Tabi bu arada bir de bizim için çok önemli olan bazı hocalarımızı isimlerini de vereceğim onları da ebediyete uğurladık. Merhum Cemil Taşçıoğlu, Murat Dilmener, Feriha Öz gibi salgında hayatını kaybeden hocalarımızın isimlerini verdiğimiz hastanelerimizi bu mücadelenin sembolleri olarak görüyoruz.
Diğer ülkelerde insanların sağlık kuruluşlarına erişimi sınırlanırken biz sadece salgın döneminde şehir hastaneleriyle, devlet hastaneleriyle 16 binin üzerinde yeni yatağı da bu arada hizmete açtık. salgınla en etkili mücadeleyi yürütürken toplumsal ihtiyaçların karşılanmasında asla zaafiyete müsaade etmedik.

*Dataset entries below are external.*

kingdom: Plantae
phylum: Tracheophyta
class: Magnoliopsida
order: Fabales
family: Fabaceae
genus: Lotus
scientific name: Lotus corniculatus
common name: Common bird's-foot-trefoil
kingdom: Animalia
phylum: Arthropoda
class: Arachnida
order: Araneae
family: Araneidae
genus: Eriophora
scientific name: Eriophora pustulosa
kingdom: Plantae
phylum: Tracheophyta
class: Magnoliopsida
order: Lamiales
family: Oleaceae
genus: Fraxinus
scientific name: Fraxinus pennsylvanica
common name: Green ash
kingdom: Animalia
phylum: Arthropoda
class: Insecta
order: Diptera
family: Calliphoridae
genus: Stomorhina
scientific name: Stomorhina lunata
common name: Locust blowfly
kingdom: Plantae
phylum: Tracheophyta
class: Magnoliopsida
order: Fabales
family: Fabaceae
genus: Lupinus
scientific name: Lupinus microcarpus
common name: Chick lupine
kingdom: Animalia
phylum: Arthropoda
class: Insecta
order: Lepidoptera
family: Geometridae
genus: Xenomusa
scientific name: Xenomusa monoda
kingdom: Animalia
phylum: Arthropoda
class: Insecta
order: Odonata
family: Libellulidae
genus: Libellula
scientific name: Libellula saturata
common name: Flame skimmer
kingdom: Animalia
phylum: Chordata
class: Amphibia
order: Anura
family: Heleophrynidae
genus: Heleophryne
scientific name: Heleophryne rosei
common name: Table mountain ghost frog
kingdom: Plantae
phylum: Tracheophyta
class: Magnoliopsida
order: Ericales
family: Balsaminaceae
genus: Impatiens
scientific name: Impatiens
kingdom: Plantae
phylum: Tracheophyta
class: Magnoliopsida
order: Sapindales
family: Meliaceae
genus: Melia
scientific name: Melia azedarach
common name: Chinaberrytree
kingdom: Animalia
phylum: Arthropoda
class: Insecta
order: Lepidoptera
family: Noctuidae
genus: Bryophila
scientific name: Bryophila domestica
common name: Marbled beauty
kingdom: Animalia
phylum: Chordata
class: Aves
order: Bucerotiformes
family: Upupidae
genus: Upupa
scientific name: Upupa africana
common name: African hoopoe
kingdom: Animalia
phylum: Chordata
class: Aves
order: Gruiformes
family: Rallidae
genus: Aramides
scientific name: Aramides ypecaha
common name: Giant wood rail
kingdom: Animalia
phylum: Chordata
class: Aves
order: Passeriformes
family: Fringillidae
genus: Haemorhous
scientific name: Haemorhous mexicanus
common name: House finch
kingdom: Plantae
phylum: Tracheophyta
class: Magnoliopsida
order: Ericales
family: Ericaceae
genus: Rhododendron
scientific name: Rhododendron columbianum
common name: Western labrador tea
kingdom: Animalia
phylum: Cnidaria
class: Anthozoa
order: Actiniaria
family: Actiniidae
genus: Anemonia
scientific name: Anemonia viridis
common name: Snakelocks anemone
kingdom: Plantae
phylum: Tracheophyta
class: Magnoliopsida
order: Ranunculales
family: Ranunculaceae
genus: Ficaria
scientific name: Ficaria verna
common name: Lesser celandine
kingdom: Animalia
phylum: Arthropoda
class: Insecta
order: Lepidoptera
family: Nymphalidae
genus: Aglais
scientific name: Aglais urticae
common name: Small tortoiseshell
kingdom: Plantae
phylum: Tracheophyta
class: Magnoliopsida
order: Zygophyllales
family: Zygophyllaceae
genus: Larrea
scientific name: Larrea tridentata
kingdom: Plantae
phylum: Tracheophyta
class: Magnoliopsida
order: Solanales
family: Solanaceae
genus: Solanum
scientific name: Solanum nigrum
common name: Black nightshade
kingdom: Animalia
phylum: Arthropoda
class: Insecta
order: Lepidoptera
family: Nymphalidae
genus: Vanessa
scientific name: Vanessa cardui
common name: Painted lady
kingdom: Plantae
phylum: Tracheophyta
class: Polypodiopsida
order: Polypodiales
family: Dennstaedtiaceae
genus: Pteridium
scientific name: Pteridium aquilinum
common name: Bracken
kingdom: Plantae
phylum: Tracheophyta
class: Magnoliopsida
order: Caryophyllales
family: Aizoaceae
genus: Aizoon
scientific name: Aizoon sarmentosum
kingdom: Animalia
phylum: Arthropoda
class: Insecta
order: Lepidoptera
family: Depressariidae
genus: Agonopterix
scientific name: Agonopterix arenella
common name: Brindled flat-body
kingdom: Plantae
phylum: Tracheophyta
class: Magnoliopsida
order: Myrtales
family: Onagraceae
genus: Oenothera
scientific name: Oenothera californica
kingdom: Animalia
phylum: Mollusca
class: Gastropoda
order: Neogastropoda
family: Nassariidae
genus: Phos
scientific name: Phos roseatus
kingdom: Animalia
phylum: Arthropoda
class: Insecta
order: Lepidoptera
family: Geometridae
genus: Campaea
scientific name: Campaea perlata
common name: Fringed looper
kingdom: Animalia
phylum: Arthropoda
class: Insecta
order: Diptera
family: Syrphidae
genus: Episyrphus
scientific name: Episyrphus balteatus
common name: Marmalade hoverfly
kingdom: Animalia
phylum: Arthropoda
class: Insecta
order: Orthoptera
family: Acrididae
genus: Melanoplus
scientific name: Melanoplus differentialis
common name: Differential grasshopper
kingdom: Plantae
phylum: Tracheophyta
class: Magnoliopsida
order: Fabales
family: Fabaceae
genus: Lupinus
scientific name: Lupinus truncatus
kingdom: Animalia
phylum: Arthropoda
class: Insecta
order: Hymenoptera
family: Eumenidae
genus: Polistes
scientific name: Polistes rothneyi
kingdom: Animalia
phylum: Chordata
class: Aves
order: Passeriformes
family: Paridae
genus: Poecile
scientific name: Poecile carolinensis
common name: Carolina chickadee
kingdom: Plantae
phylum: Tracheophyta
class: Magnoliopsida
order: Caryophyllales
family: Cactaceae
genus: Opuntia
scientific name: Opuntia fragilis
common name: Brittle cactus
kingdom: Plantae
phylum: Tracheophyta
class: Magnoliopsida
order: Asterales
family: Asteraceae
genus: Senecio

Vefa grupları gibi uygulamalarla insanlarımızın yanında olduk.
Her alanda olduğu gibi salgınla mücadelede de yol göstericimiz ve en önemli güç kaynığımız bilimin ışığı bilim insanlarımızın gayretleri olmuştur.
Dünya Sağlık Örgütü de bu süreci yakından takip ederek takdirlerini kendi platformlarında açıkça kaydetmiştir.
Kriz dönemlerinde kamuoyunun beklentilerini karşılamak alınan kararlara uyulmasını sağlamak bunların muhtemel etkilerini yönetmek kolay değildir. Hükümet olarak bilimsel verilerle toplumsal beklentileri en üst düzeyde buluşturmaya gayret ettik.
Ülkemizi bu sancılı dönemden sağ sağlim çıkartarak milletimize karşı sorumluluğumuzu yerine getirmiş olmanın huzuruyla bugün buradayız. Salgının başlangıcında bilinmeyen tanınmayan sonuçları kestirilemeyen bir virüsle karşı karşıya gelinmesinin yol açtığı belirsizlikler vardı.
Vatandaşlarımızı virüse karşı korumak için dünyada geliştirilen her yöntemi en hızlı şekilde ülkemize kazandırarak mücadeliy ön plana çıkardık. Kendi verilerimizi analiz ettikçe bilgilerimizi geliştirdik. Bilim insanlarımızın gayretleriyle yerli solunum cihazından tanı kitine, ilaç ve aşı üretimine kadar pek çok başarıya birlikte imza attık. Kendi aşısını üretebilen 9 ülkeden biri konumundayız.
Dünya genelinde 160 ülkeye ve 12 uluslararası kuruluşa tıbbi yardımda bulunduk. Gelişmiş ülkeler başta olmak üzere dünya bu konuda hiç de hayırla yad edilmeyecek bir yaklaşım sergilemiştir.
Türkiye olarak bu süreçten çıkardığımız ders diğer alanlar gibi sağlık alt yapısı ve hizmetleri konusanda da kendi kendimize yeterli hale gelmemizin şart olduğudur. Bu hedefe hızla ulaşacağız.
Son 2 yıldır mesaisinin neredeyse tamamını hiç bir maddi karşılık beklemeksizin salgınla mücadeleya ayıran değerli bilim insanlarımıza milletimiz adına şükranlarımı sunuyorum. 1 milyon 300 bin kişilik sağlık ordumuzun verdiği hizmetleri asla unutmayacağız.
Salgının artık kitlesel bir tehdit olmaktan çıkmasıyla birlikte Avrupa ülkelerinin hemen tamamı kısıtlamaları malum kaldırmıştır. Ülkemizin de bu aşamaya geldiğine inanıyoruz. Nitekim bugün yapılan koronavirüs Bilim Kurulu toplantısında bu hususlar değerlendirilmiştir.
“Kapalı alanlarda maske kullanma zorunluluğu tümüyle kaldırılmıştır”
Koronavirüs tedbirleri kapsamında yaklaşık 3 yıldır uygulanan kapalı mekanlardaki maske kullanma zorunluluğu tümüyle kaldırılmıştır. Sadece toplu taşıma araçları ve sağlık kuruluşlarında maske kullanımı vaka sayısı binin altına düşene kadar bir müddet daha devam edecektir.